Texto I
Tempos modernos – uma crítica à sociedade
industrial
Por Arlindenor Pedro
Quando o filme "Tempos Modernos"
chegou às telas, em 1936, o mundo já convivia
com o cinema sonoro há quase 10 anos. Durante
todo esse tempo, o “vagabundo”, personagem
que conhecemos como Carlitos, criado por
Charlie Chaplin — que compartilhou nas
primeiras décadas do século XX o infortúnio dos
desvalidos, que viam nele uma identificação com
seus geniais desempenhos — ficou sem aparecer
nos cinemas.
No intervalo entre o seu último filme,
"Luzes da Cidade", e o lançamento de "Tempos
Modernos", Chaplin amadureceu a ideia de que o
“vagabundo” não iria transitar no mundo do
cinema sonoro. Decidiu, então, que "Tempos
Modernos" seria o último filme do personagem. O
que aconteceu de fato!
O mundo mudara muito nessa época, já
se vivia a tensão de uma nova guerra que estava
por vir!
Em 1931, Chaplin fez uma turnê pela
Europa e viu que os males que afligiam a
economia americana — a recessão e o
desemprego — estavam presentes em todo lugar.

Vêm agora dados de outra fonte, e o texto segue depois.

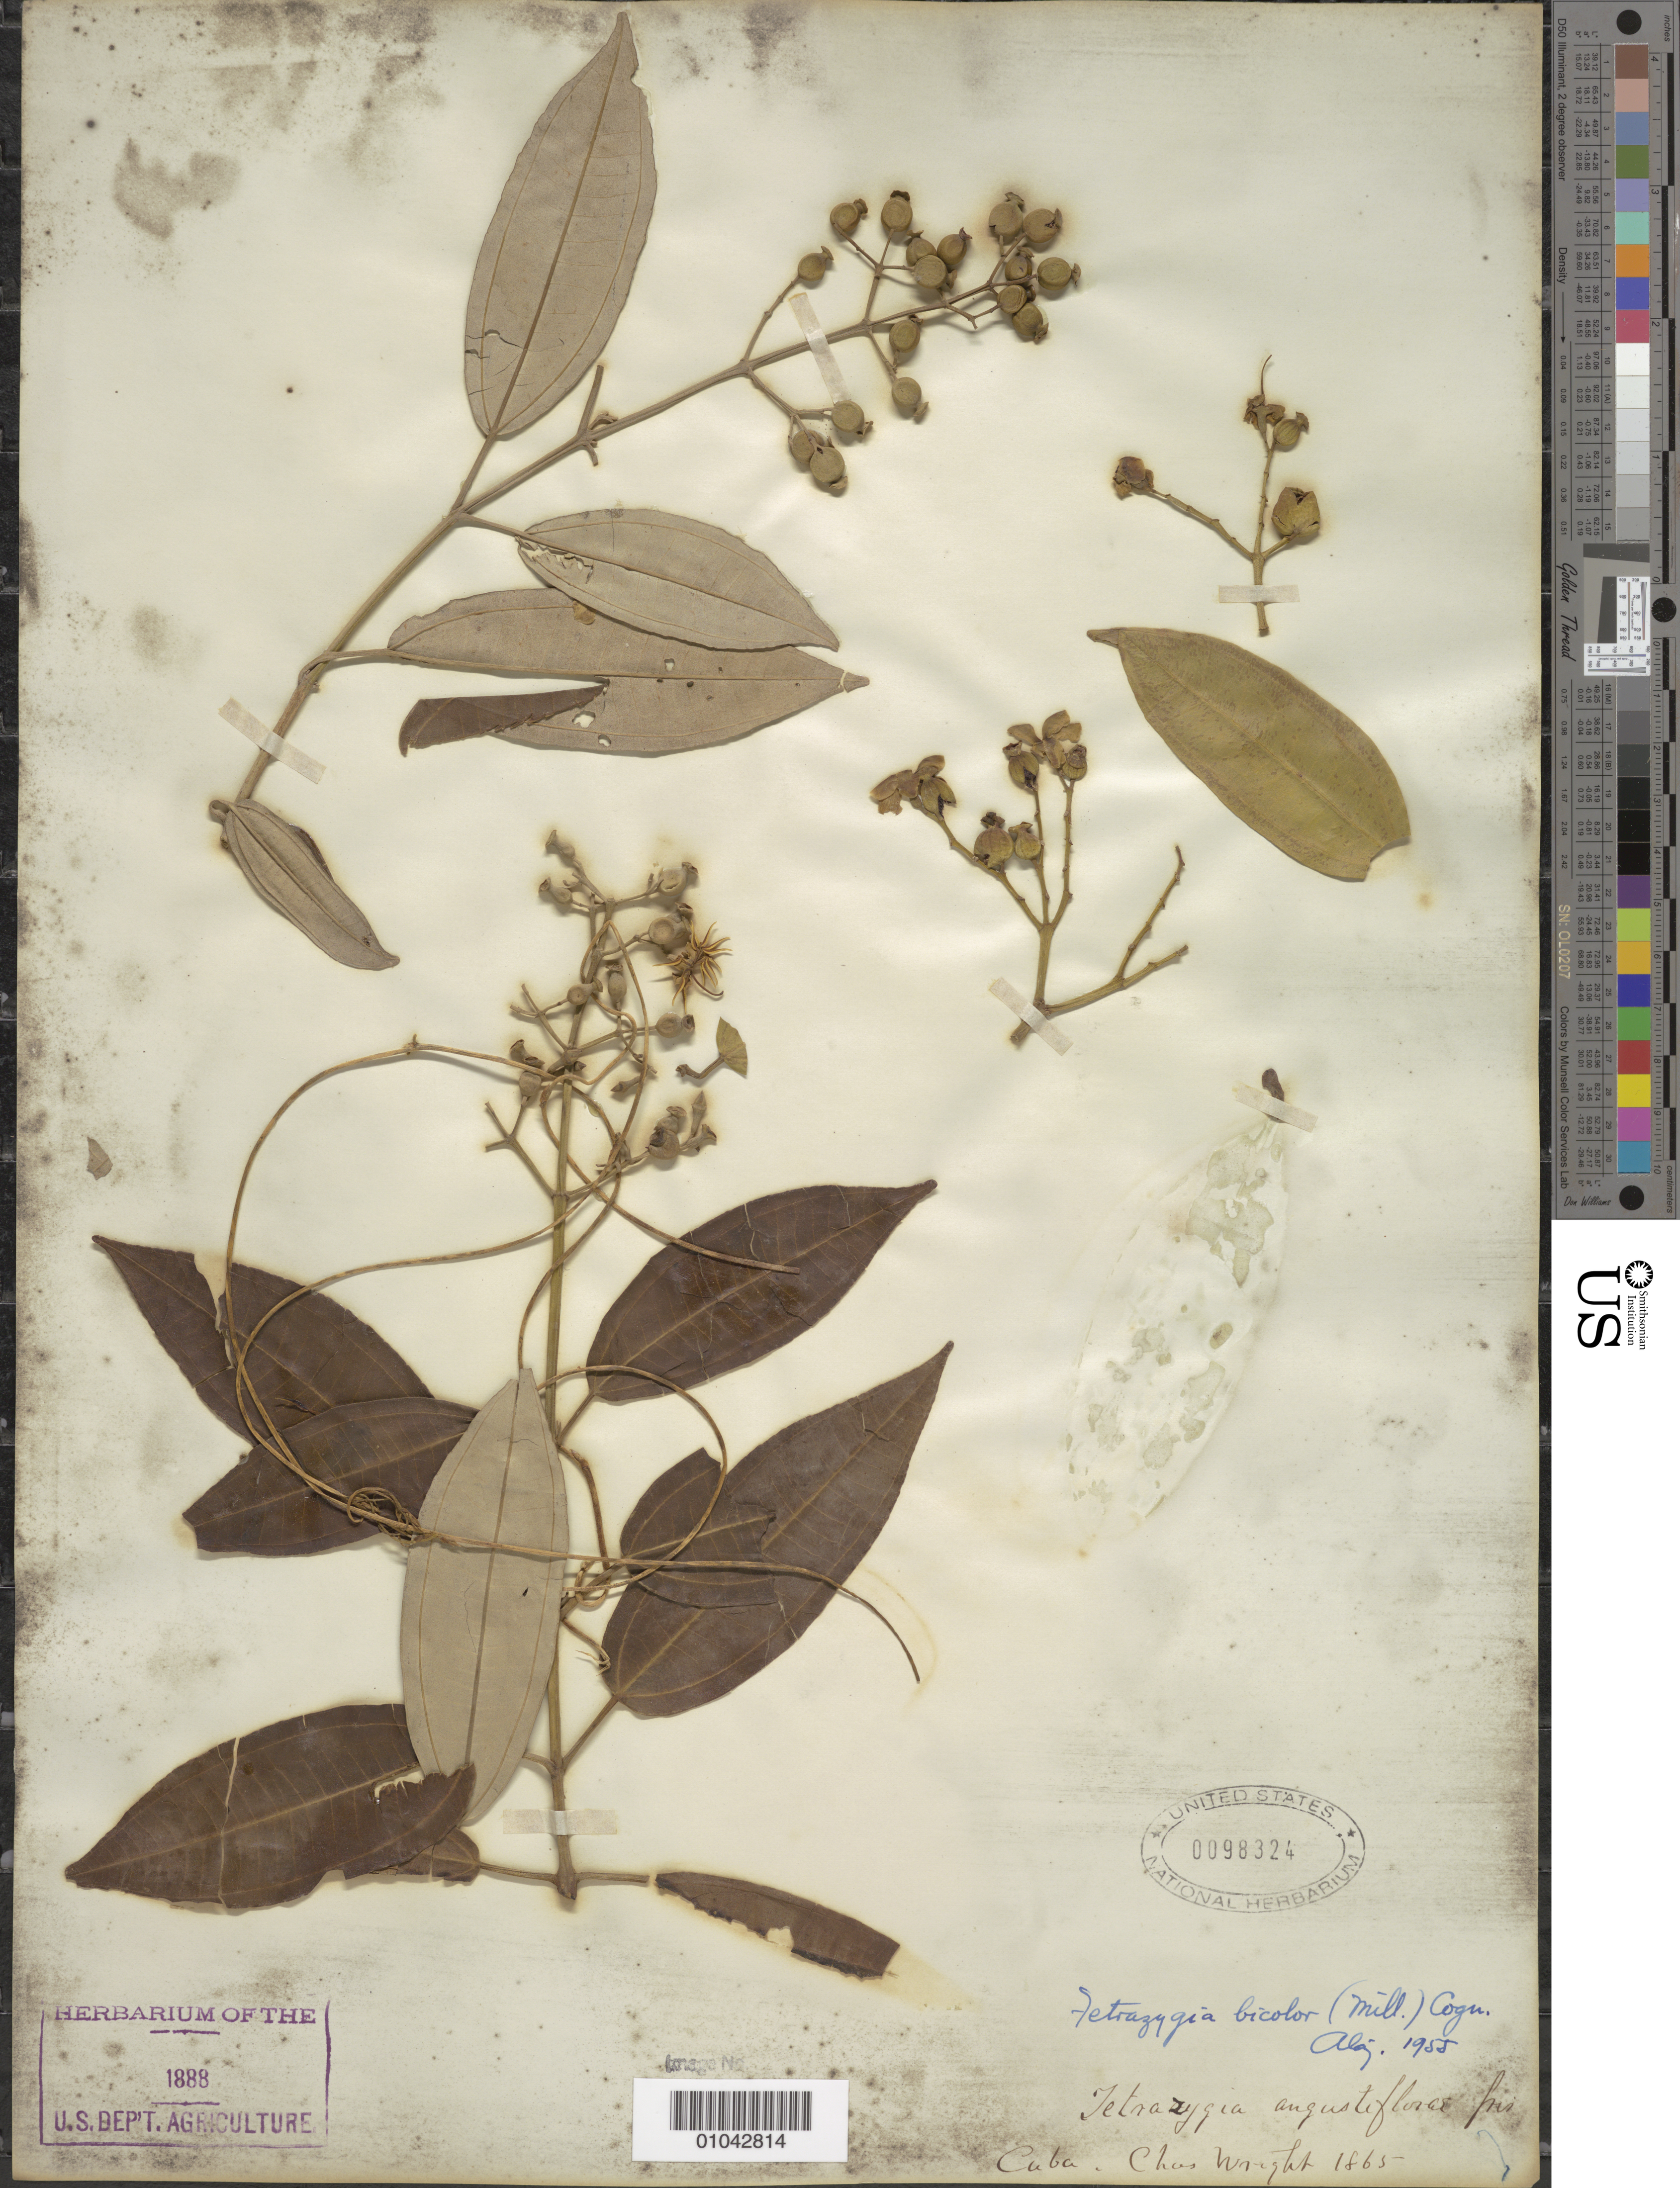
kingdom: Plantae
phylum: Tracheophyta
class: Magnoliopsida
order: Myrtales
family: Melastomataceae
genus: Tetrazygia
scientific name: Tetrazygia bicolor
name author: (Mill.) Cogn.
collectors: C. Wright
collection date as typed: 1865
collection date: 1865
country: Cuba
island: Cuba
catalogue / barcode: US 98324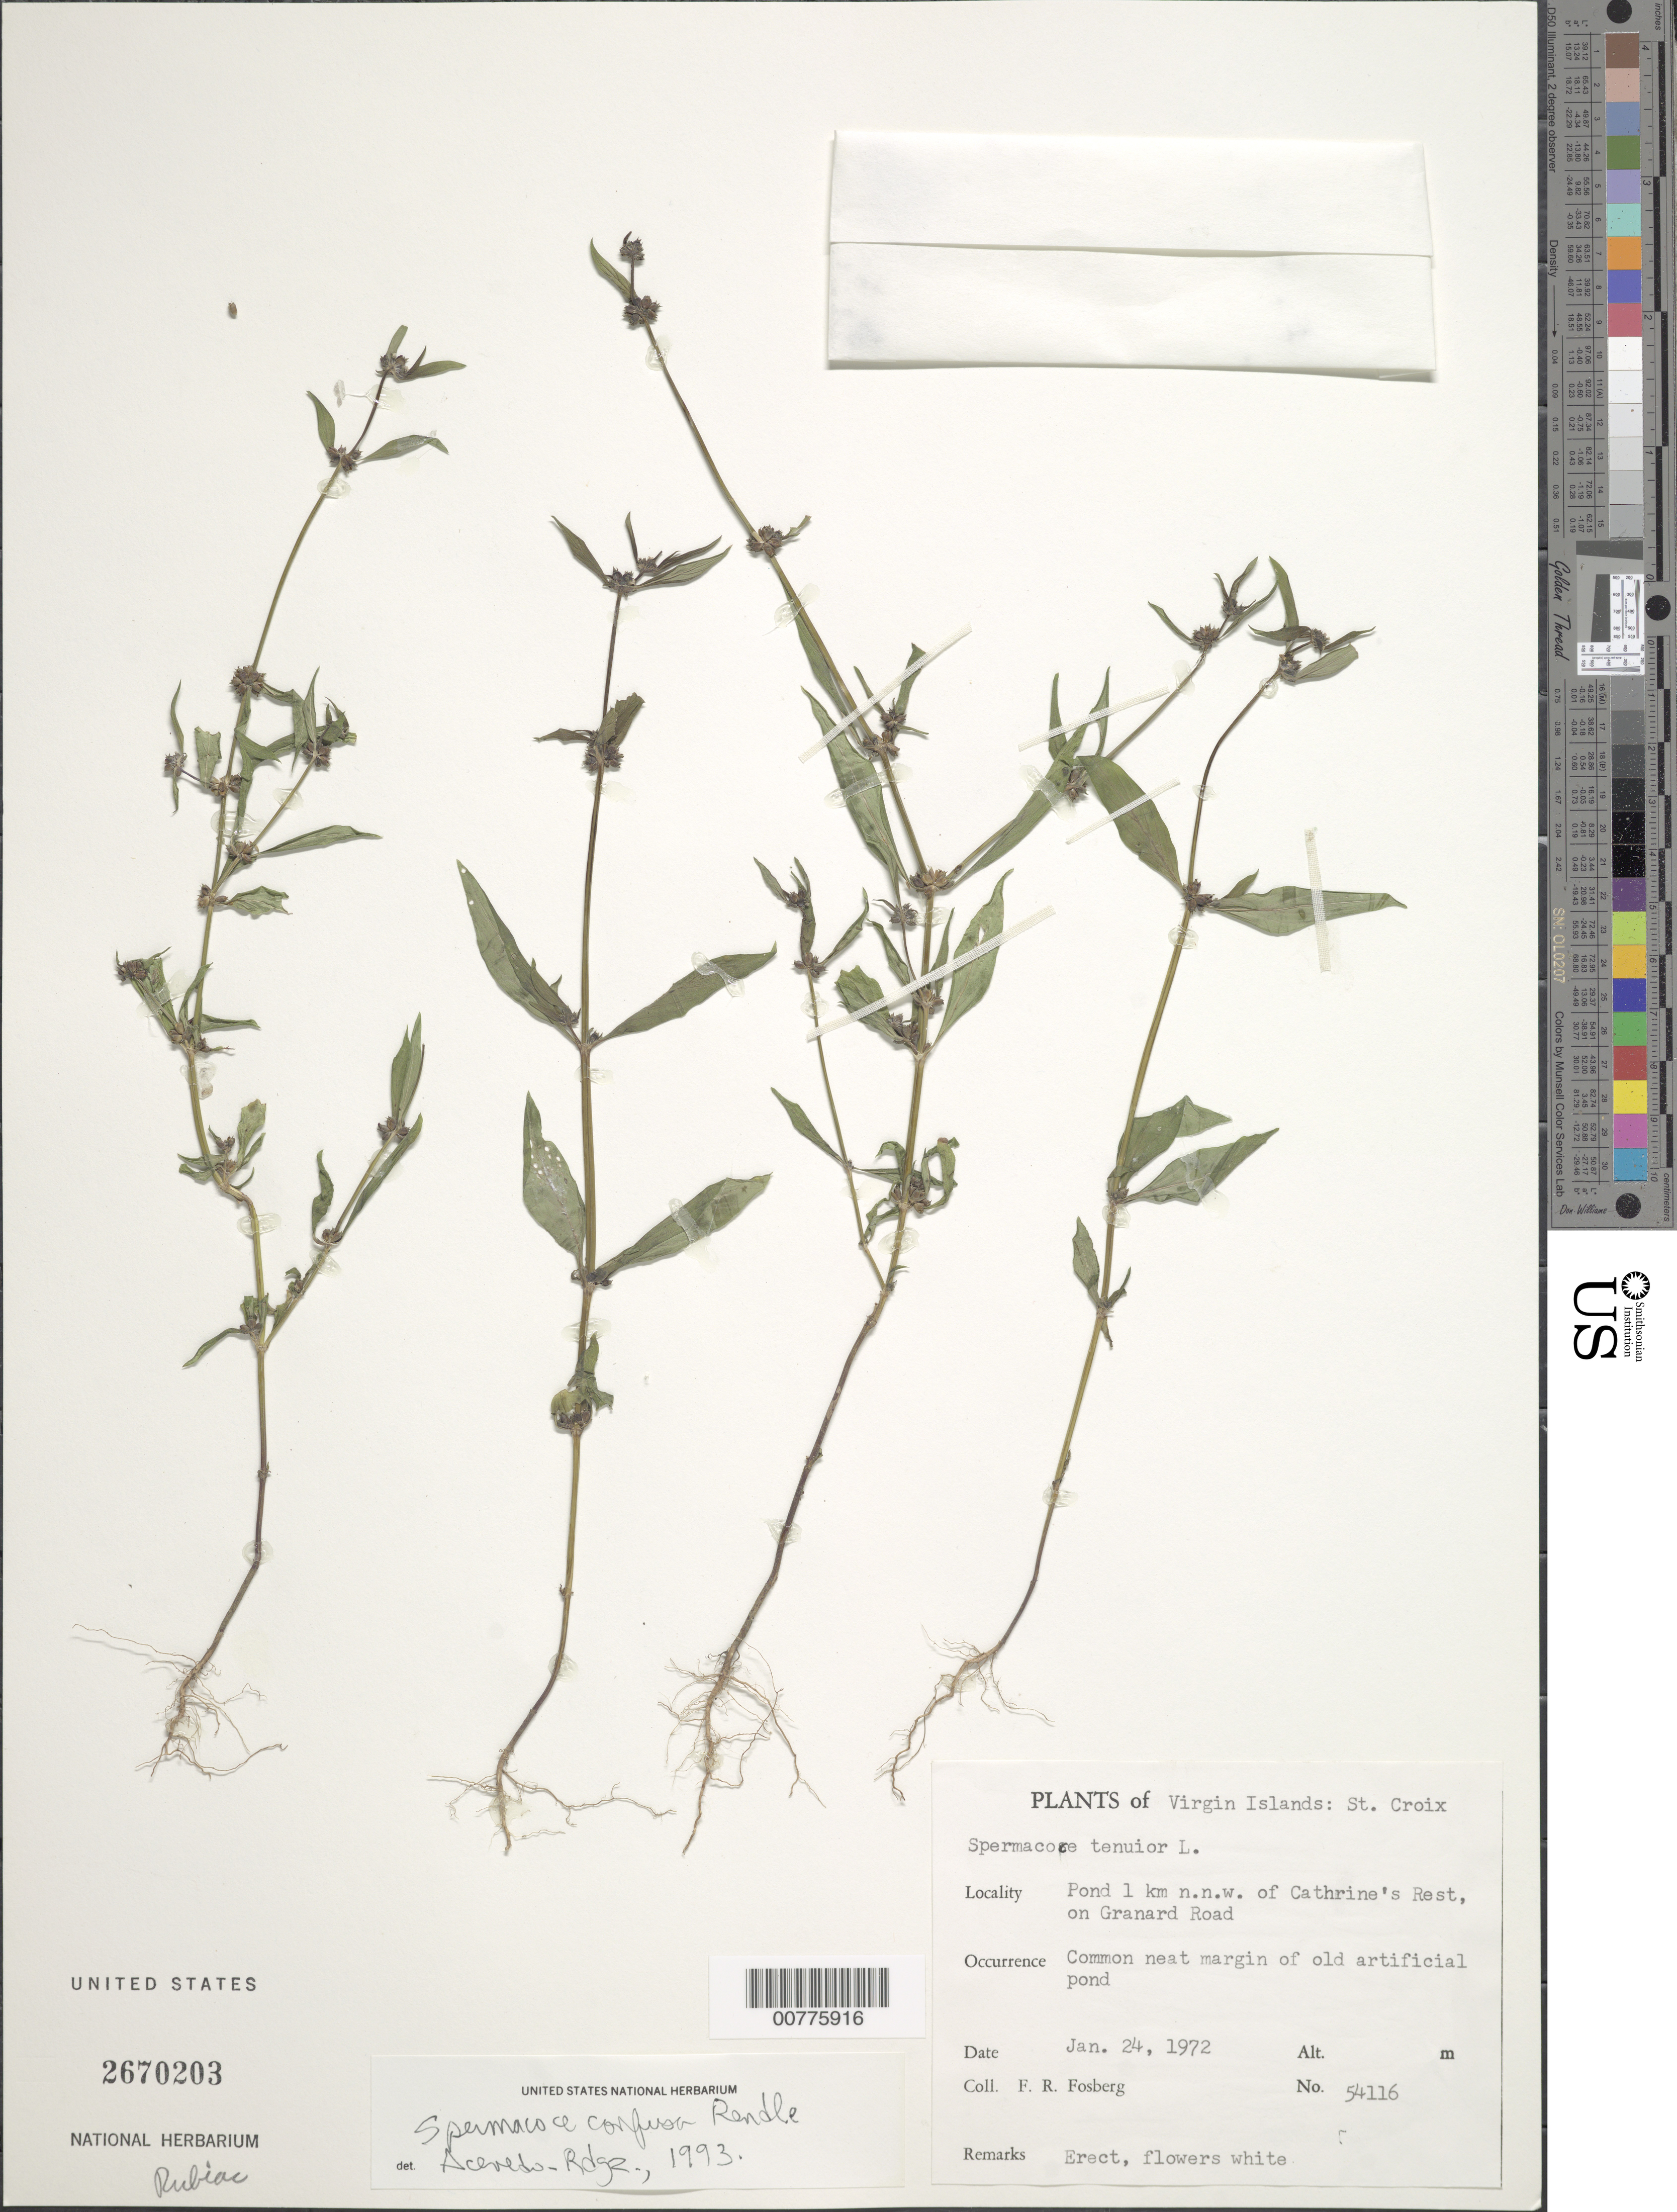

Viu, também, que os capitalistas europeus, a
exemplo dos americanos, buscavam superar a
crise por alterações no processo produtivo,
adaptando-se aos novos tempos, racionalizando
cada vez mais a produção. Os conceitos de Henri
Fayol e Frederick Taylor, de racionalizar as
operações de trabalho, levariam a um
considerável ganho de produtividade, reduzindo o
custo unitário dos produtos e ampliando a
margem de lucro por implementos, que tiveram
seu ápice com a linha de montagem fordista. Isso
encantava os empresários. A aplicação dessas
ideias resultou no desemprego de milhões de
pessoas, contribuindo para acelerar o confronto
dos países capitalistas através da guerra. O
conflito aliviaria as tensões sociais internas e
abriria as portas para novos mercados.
Retornando aos Estados Unidos,
vivamente sensibilizado com essas questões,
Charlie Chaplin tomou a decisão de fazer um
novo filme, onde retrataria esse novo mundo. O
cineasta sempre teve uma visão diferente daquela que estava sendo construída pelas elites
econômicas da burguesia liberal. Sua Utopia era
uma sociedade mais justa, com pleno emprego,
sem a violência do Estado, com a felicidade ao
alcance de todos, sem o racionalismo científico
que tirava do ser humano a sua essência
humanista, procurando transformá-lo em
máquina. Eram ideias que ele procuraria sintetizar
mais tarde, na cena final de seu próximo filme,
lançado já em plena guerra: "O Grande Ditador".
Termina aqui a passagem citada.